With fewer than one in 10 doctors making full use of electronic health records and as few as 5 percent of hospitals using one form of them, the U.S. health care industry is way behind in adopting new systems that can improve patient care and reduce medical mistakes, according to a new report co-authored by Harvard researchers.
“We are pitifully behind where we should be. We must find ways to get more physicians to embrace this technology if we are to make major strides in improving health care quality,” said study co-author David Blumenthal, the Samuel O. Thier Professor of Medicine, professor of health care policy, and director of Massachusetts General Hospital’s Institute for Health Policy.
Health care institutions have long adopted computerized records for financial and administrative systems, but have been slower to adopt electronic health records for the clinical side of their operations even though those systems have the potential to reduce medication mistakes, unnecessary tests, and inappropriate care; to cut costs; and to improve patient monitoring.

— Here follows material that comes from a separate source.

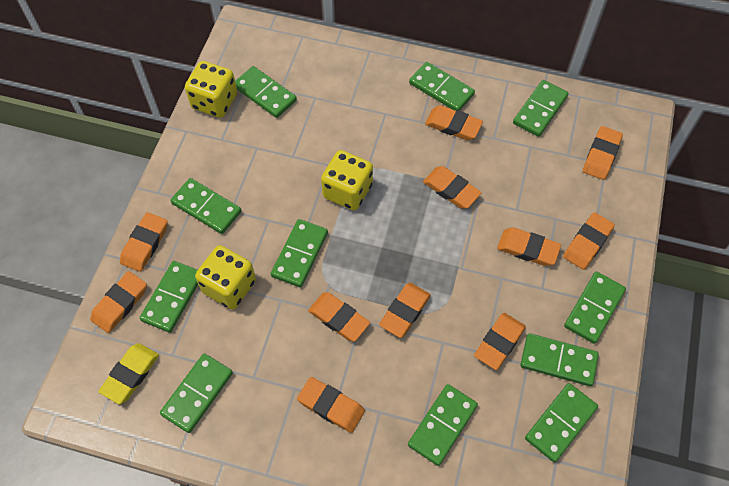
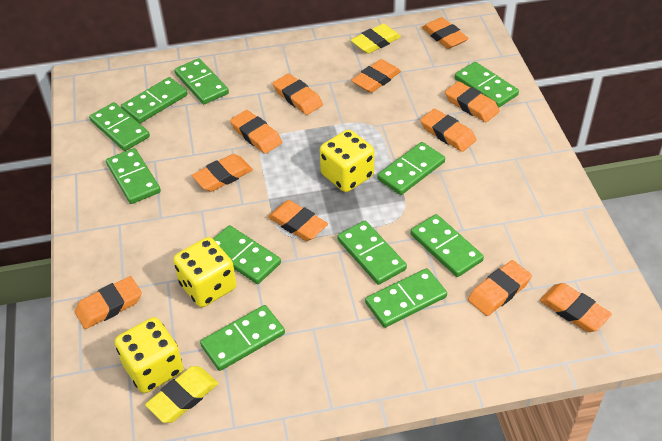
yellow eraser: 1 -> 2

President George W. Bush has called on U.S. health care institutions to adopt electronic systems for a majority of patients by 2014 as a way to make health care delivery more efficient and more effective.
The report, “Health Information Technology in the United States: The Information Base for Progress,” was drafted by a team of researchers from Harvard-affiliated Massachusetts General Hospital, the Harvard School of Public Health, and George Washington University. It was sponsored by the Robert Wood Johnson Foundation and the federal government’s National Coordinator for Health Information Technology.